Первый раз меня забрали в Девятом районе, в самом начале улицы Дуэ, в круглосуточной булочной. Был уже час ночи. Я стояла у табльдота и ела рогалик. К этому времени в булочной собирается всякий странный народ; приходят посетители из кафе «Сан-Суси», что напротив. Потом туда вошли двое в штатском и стали проверять документы. У меня с собой ничего не было, и тогда они спросили, сколько мне лет. Я сочла за благо сказать им правду. Они отвели меня в свою машину, где уже сидел блондин огромного роста в овчинной куртке мехом внутрь. Кажется, он был с ними знаком. А может быть, сам был полицейским. Он тут же предложил мне сигарету, но один из тех, кто меня привел, сказал: «Ты что, она еще слишком маленькая… это вредно». Они были друг с другом на «ты».

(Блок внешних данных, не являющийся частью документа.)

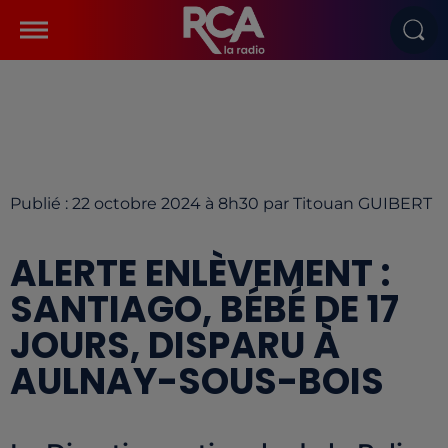
Publié : 22 octobre 2024 à 8h30 par Titouan GUIBERT
ALERTE ENLÈVEMENT :
SANTIAGO, BÉBÉ DE 17
JOURS, DISPARU À
AULNAY-SOUS-BOIS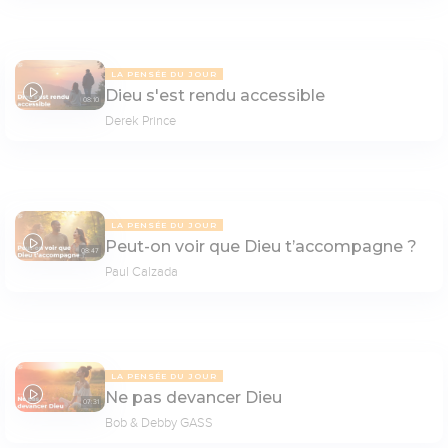
LA PENSÉE DU JOUR
Dieu s'est rendu accessible
08:10
Derek Prince
LA PENSÉE DU JOUR
Peut-on voir que Dieu t’accompagne ?
08:47
Paul Calzada
LA PENSÉE DU JOUR
Ne pas devancer Dieu
07:31
Bob & Debby GASS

В комиссариате я назвала свое имя, фамилию, дату рождения, адрес, и они все это занесли в картотеку. Я объяснила, что моя мать работает в «Мулен Руж». «Ага, ну тогда мы ей позвоним», — сказал один из парней в штатском. Тот, что писал протокол, дал ему номер телефона «Мулен Руж». Полицейский стал крутить диск, глядя при этом мне в глаза. Я порядком струхнула. Он произнес в трубку: «Могу я поговорить с госпожой Женевьевой Деланк?» Я не выдержала его взгляда и опустила глаза. А потом услышала: «Нет… не нужно…», — и он повесил трубку. Теперь он улыбался. Хотел напутать меня… «Ладно, на этот раз тебе повезло. Но если тебя заберут опять, мне придется сообщить твоей матери». Он поднялся со стула, и мы вышли на улицу, где нас уже ждал тот блондин. Я села в их машину на заднее сиденье. Полицейский сказал, что отвезет меня домой. Он тоже говорил мне «ты».